--- Study material ---

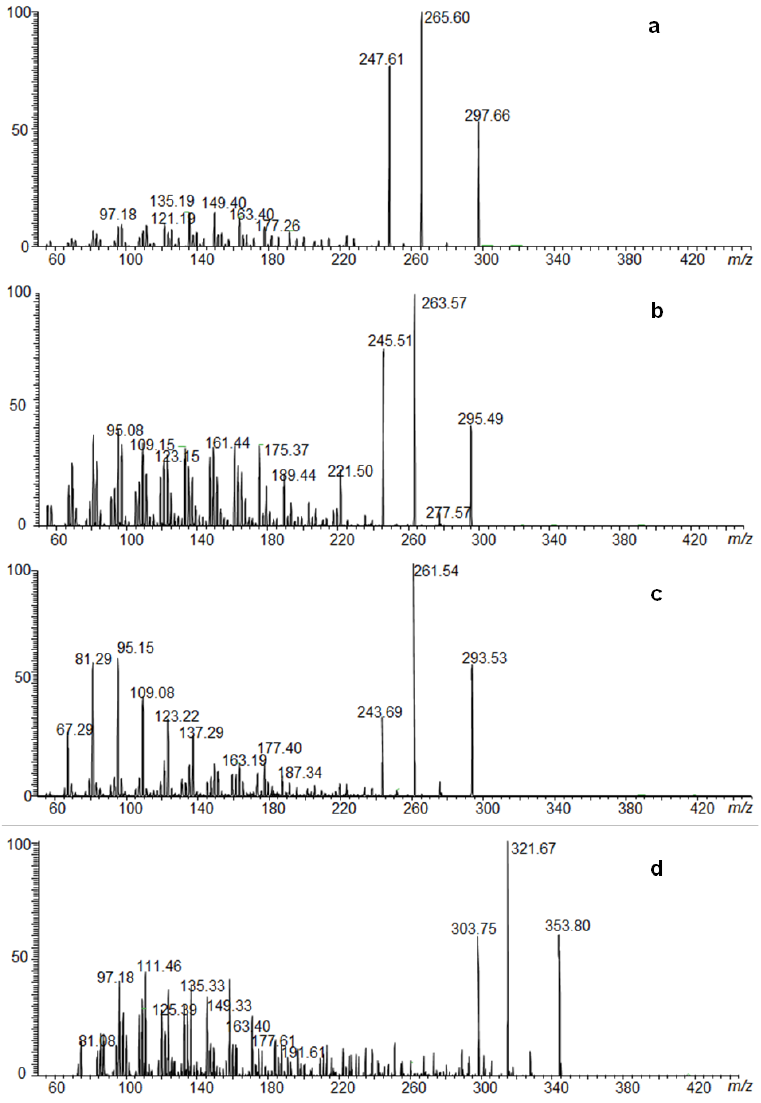
Figure 1. ESI(+)-MS/MS spectra of [M+H] + ions of oleic acid methyl ester ( a ), linoleic acid methyl ester ( b ), linolenic acid methyl ester ( c ), erucic acid methyl ester — IS ( d ).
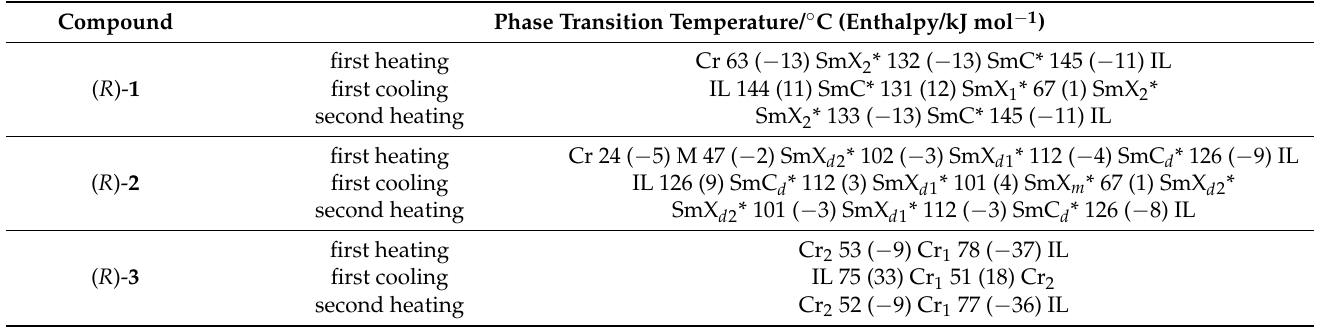
Table 1. Phase transition behavior of ( R )- 1 , ( R )- 2 , and ( R )- 3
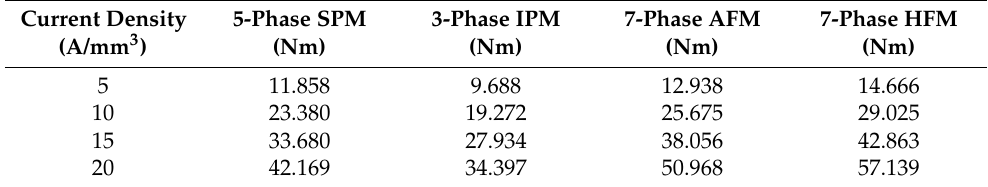
Table 4. The average output torque of four machines versus current densities.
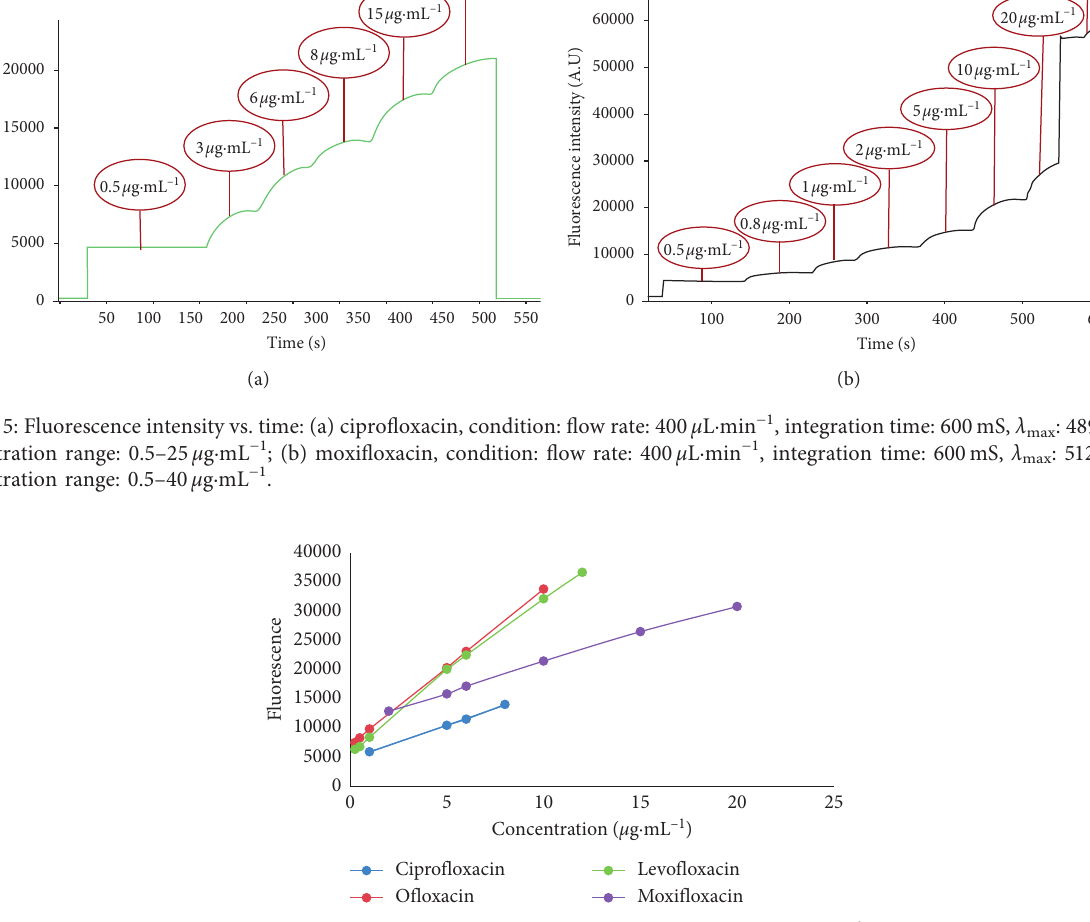
Figure 6: Calibration curve of standard fluoroquinolones. Condition: flow rate, 400 μ L · min − 1 ; integration time:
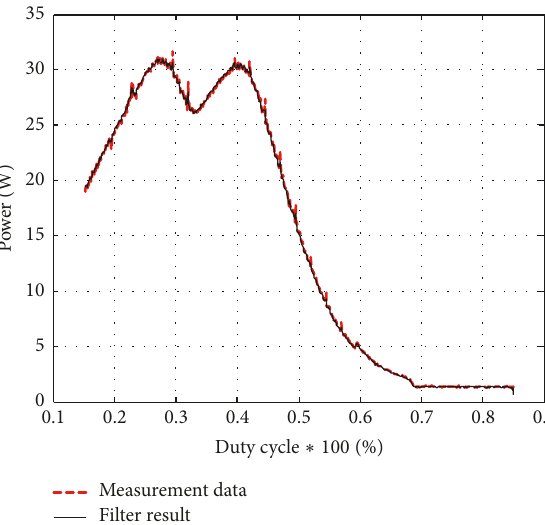
Figure 12: D - P characteristics after least square of PV.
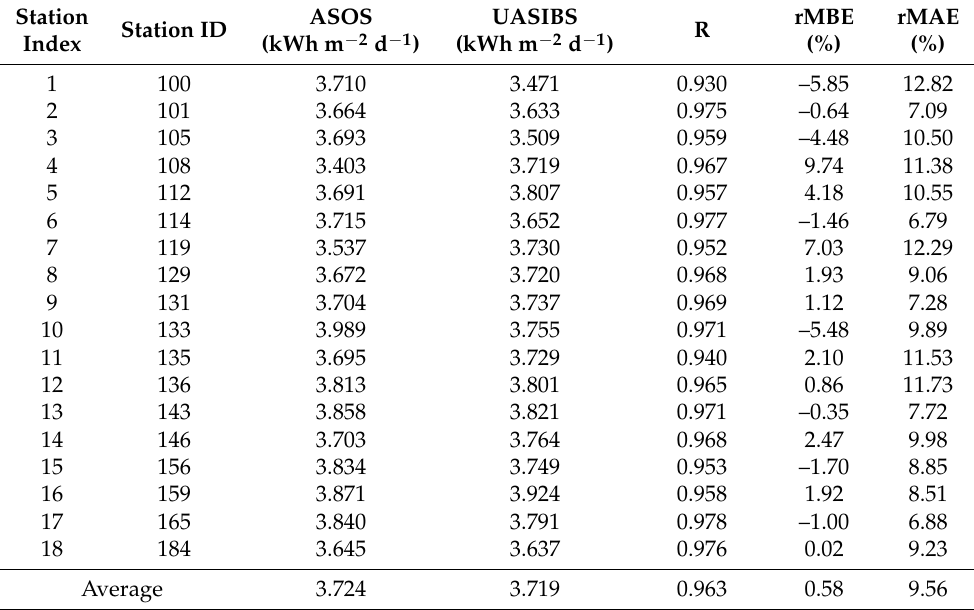
Figure 2. Scatter plot of the monthly mean of daily total irradiance between the ground observation (ASOS) and the satellite estimates (UASIBS) with probability density function of frequency for each dataset. The red dotted line indicates the reference line for perfect correlation. Table 3. Summary of the relative mean bias error (rMBE, %) and root mean square error (rRMSE, %) for the hourly mean estimations from the UASIBS/KIER and KMA-INS models for the 18 KMA ground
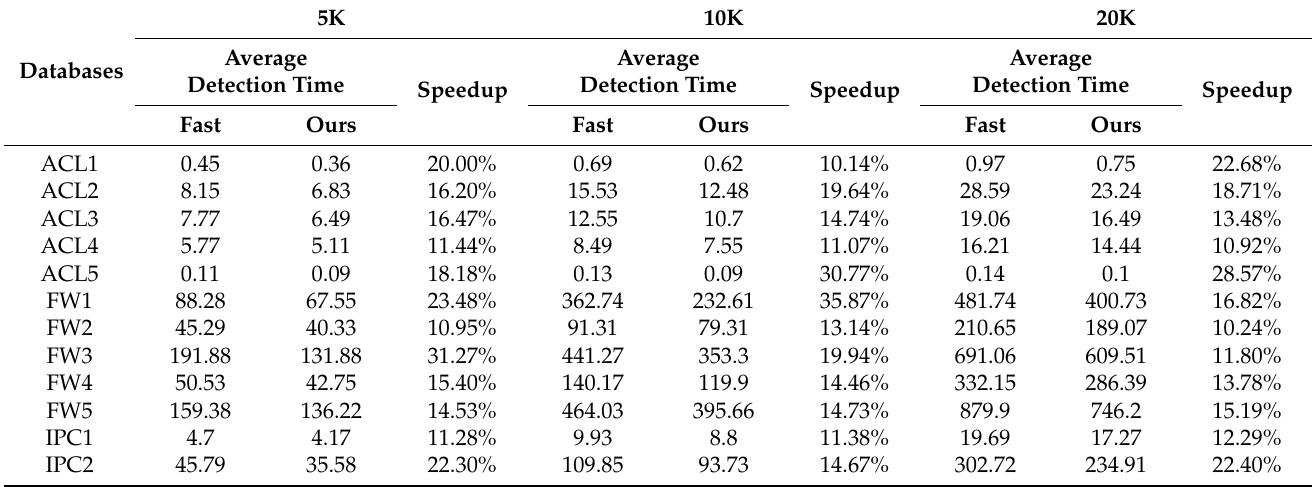
Table 12. Average detection time required to detect conflicts for databases of three sizes.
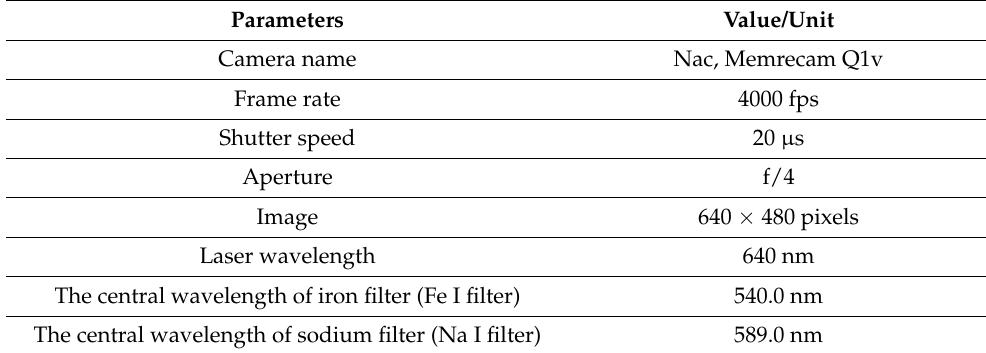
Table 5. Summary of laser observation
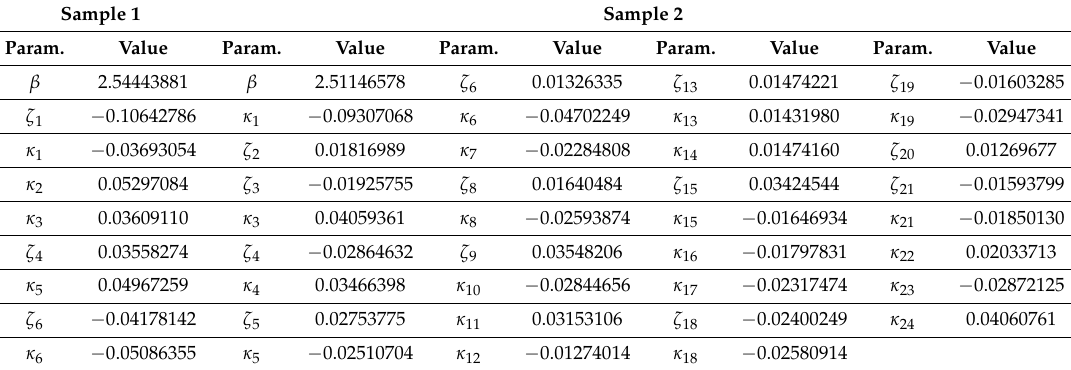
Table A4. Estimated parameter (Param.) of T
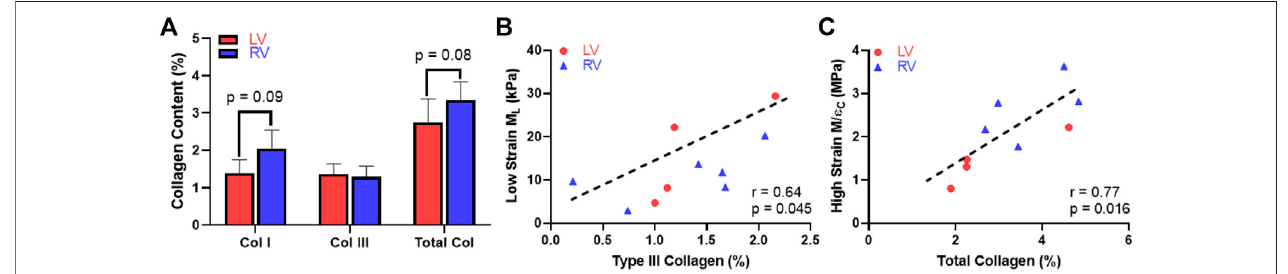
FIGURE7| Histologicalmeasurementandcorrelationanalysisforthecollagen. (A) Variationsinthecontentofcollagenisoformsandthetotalcollagenbetweenthe LVandRV, (B) Signi fi cantcorrelationbetweenthetypeIIIcollagencontentandlongitudinal M ( M L )atthelow-strainrangeand (C) Signi fi cantcorrelationbetweenthetotal collagen content and circumferential M/ ε at the high-strain range.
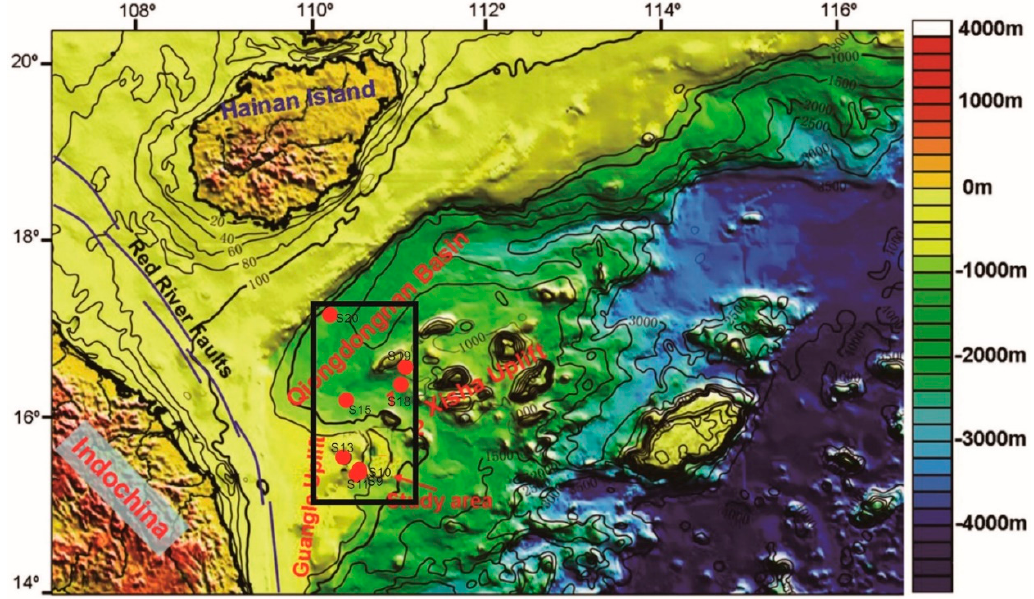
Figure 1. Map of the study area and sampling sites (modified from Sun et al., 2011).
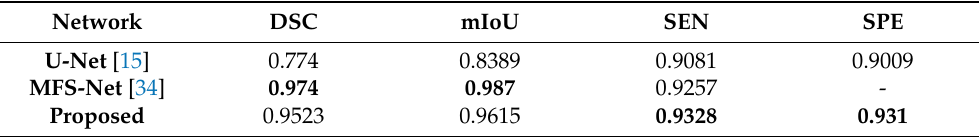
Table 4. Comparison of results of different network architectures on the ISIC 2017 Task1 dataset.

---

● Problem to work on
The listing above must be repeated exactly, apart from the pictures.

● Answer
Figure 1. ESI(+)-MS/MS spectra of [M+H] + ions of oleic acid methyl ester ( a ), linoleic acid methyl ester ( b ), linolenic acid methyl ester ( c ), erucic acid methyl ester — IS ( d ).
Table 1. Phase transition behavior of ( R )- 1 , ( R )- 2 , and ( R )- 3
Table 4. The average output torque of four machines versus current densities.
Figure 6: Calibration curve of standard fluoroquinolones. Condition: flow rate, 400 μ L · min − 1 ; integration time:
Figure 12: D - P characteristics after least square of PV.
Figure 2. Scatter plot of the monthly mean of daily total irradiance between the ground observation (ASOS) and the satellite estimates (UASIBS) with probability density function of frequency for each dataset. The red dotted line indicates the reference line for perfect correlation. Table 3. Summary of the relative mean bias error (rMBE, %) and root mean square error (rRMSE, %) for the hourly mean estimations from the UASIBS/KIER and KMA-INS models for the 18 KMA ground
Table 12. Average detection time required to detect conflicts for databases of three sizes.
Table 5. Summary of laser observation
Table A4. Estimated parameter (Param.) of T
FIGURE7| Histologicalmeasurementandcorrelationanalysisforthecollagen. (A) Variationsinthecontentofcollagenisoformsandthetotalcollagenbetweenthe LVandRV, (B) Signi fi cantcorrelationbetweenthetypeIIIcollagencontentandlongitudinal M ( M L )atthelow-strainrangeand (C) Signi fi cantcorrelationbetweenthetotal collagen content and circumferential M/ ε at the high-strain range.
Figure 1. Map of the study area and sampling sites (modified from Sun et al., 2011).
Table 4. Comparison of results of different network architectures on the ISIC 2017 Task1 dataset.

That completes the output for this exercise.